__Supplied text__.
══════════

Written and Photographed by
Terry Maloney

 
Jennifer Lopez and Marc Anthony at Industria

 

February 3rd, Friday, Day One: At last the five-month wait was over. Olympus Fashion Week Fall 2006 was finally here! Armed with my hard-earned press pass featuring a huge black letter "I" (Important? Insignificant?) I ventured out into a rainstorm and headed, not for the famous tents in Bryant Park, but to the historic Altman Building on West 18th Street, utilized by many designers represented by the amazing Kelly Cutrone and her People's Revolution PR team for their seasonal runway shows.


Finlandia Girl Kelli Hands Out Samples

First up on the Altman hardwood was the "Lumiere" Autumn/Fall 2006 collection by A la Disposition. Following the twenty-two design show, it was downstairs (backstage) for some Finlandia Vodka and an impressive buffet by caterer Marc Cooperman. While lunching I ran into the Paris-based designer Afshin Feiz, whom I had first met during last September's NY Fashion Week. The handsome and affable Afshin was accompanied by his father, a Patrick Stewart look alike, and dad's lovely girlfriend, who was wearing one of Afshin's designs, a beautiful purple ankle-length dress.

The Iranian-born Afshin's forty-one design show was amazing and, following another mini after party, it was finally off to Bryant Park by very slow taxi (note to self: use the subway!) for the very dark Dragana Ognjenovic show in the Atelier tent. The clothes were rather drab, but the black tote bags with leather clutch and handle were tres chic!



Designer Afshin Feiz and Anthony from Kenneth Cole

After being presented with yet another new bag (a much in-demand Lacoste beach tote), it was now back to the Altman Building (by swift subway) for the Kai Kuhne "Myself" show. The venue was packed with fans of the former As Four lead designer and he didn't disappoint, with a highly wearable collection of skirts, blouses and dresses ranging in style from evening wear to sporty.

As we left the building heading for the Kuhne after party at nearby Embassy, the man himself voiced his approval of my baby blue French Army UN beret which, for some inexplicable reason, I had been wearing at the show. Alas, it was the last I saw of Kai as I did not attempt to penetrate Embassy's VIP area and was content to enjoy the open bar with some new friends, departing at 1 am shortly after the waiters brought out the silver buckets and rather pricey champagne menu ($500-3000!)

February 4th, Saturday, Day Two: I forgot to bring my digital camera today, which means I was able to relax more and really enjoy the clothes (and models.) At 2pm it was time for the Brazilian superstar Alexandre Herchcovitch in the Main Tent, a Kelly Cutrone client. At 3 pm it was time for another one of "Kelly's boys,” the Turkish-born, Vienna-based Atil Kutoglu. His beautiful "Turquality" show took place in the Promenade tent.

══════════

__Exercise tasks__.
**A)** Reproduce, word for word, the part of the Fashion Week account that opens with "First up on" and closes with "purple ankle-length dress.".
**B)** Summarize the Fashion Week account in two sentences.
**C)** According to the Fashion Week account, why was the writer able to relax more and enjoy the clothes on Day Two? Answer in one sentence.
The material that comes next has no connection to the Fashion Week account.

__Available data__.
══════════

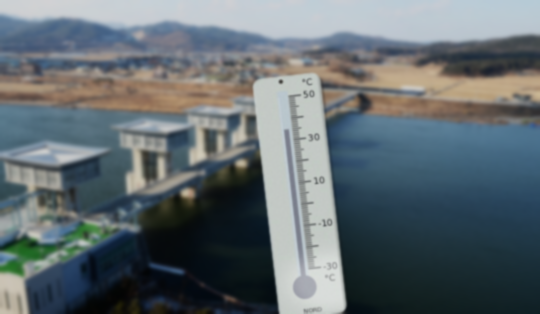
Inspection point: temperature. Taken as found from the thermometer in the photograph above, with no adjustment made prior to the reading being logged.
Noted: 35 °C
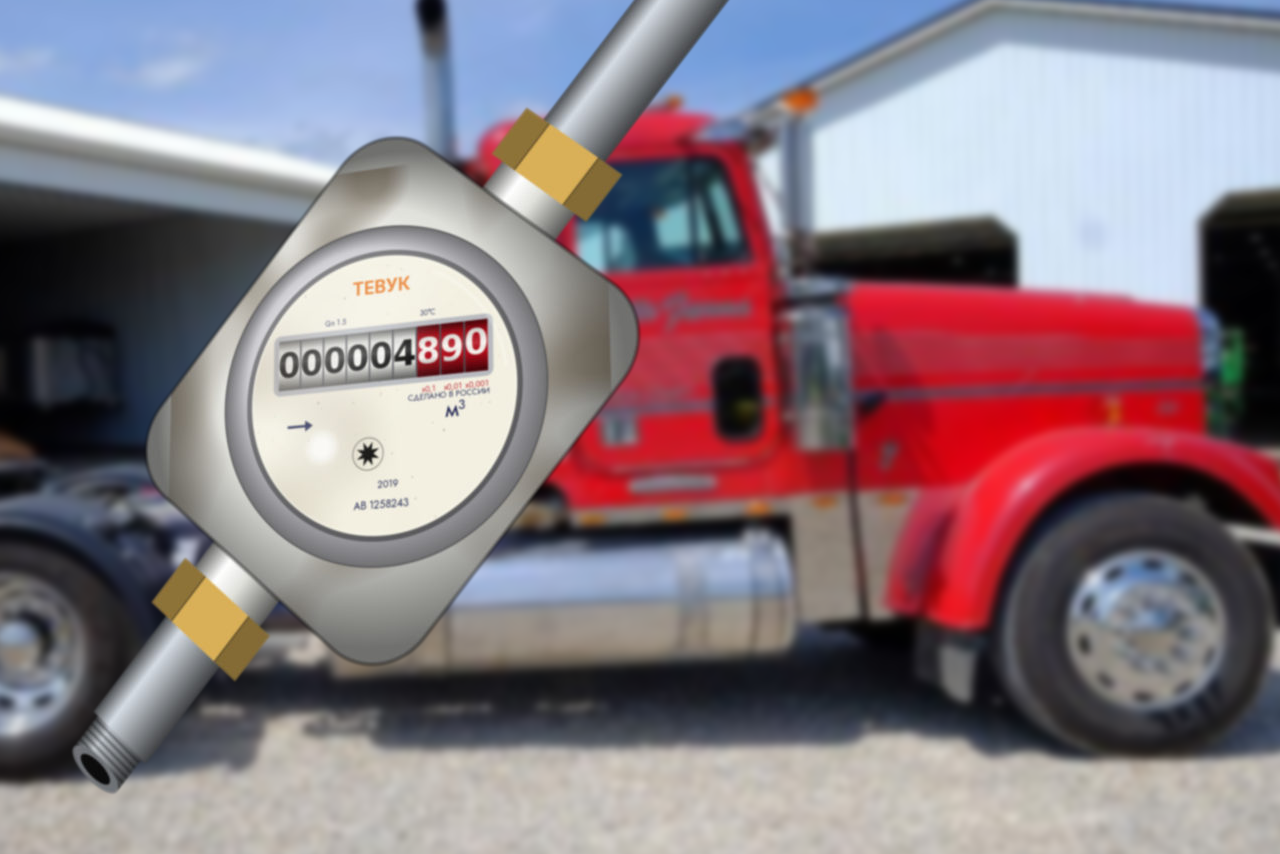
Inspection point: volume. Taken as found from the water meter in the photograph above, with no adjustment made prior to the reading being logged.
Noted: 4.890 m³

══════════

__Your responses__.
**A)**
First up on the Altman hardwood was the "Lumiere" Autumn/Fall 2006 collection by A la Disposition. Following the twenty-two design show, it was downstairs (backstage) for some Finlandia Vodka and an impressive buffet by caterer Marc Cooperman. While lunching I ran into the Paris-based designer Afshin Feiz, whom I had first met during last September's NY Fashion Week. The handsome and affable Afshin was accompanied by his father, a Patrick Stewart look alike, and dad's lovely girlfriend, who was wearing one of Afshin's designs, a beautiful purple ankle-length dress.

**B)** On Day One of Olympus Fashion Week Fall 2006, the writer attended the A la Disposition and Afshin Feiz shows at the Altman Building, the Dragana Ognjenovic show in Bryant Park's Atelier tent, and Kai Kuhne's "Myself" show, followed by the Kuhne after party at Embassy. On Day Two, the writer saw Alexandre Herchcovitch in the Main Tent and Atil Kutoglu's "Turquality" show in the Promenade tent.

**C)** The writer forgot to bring a digital camera that day, which allowed more relaxation and real enjoyment of the clothes and models.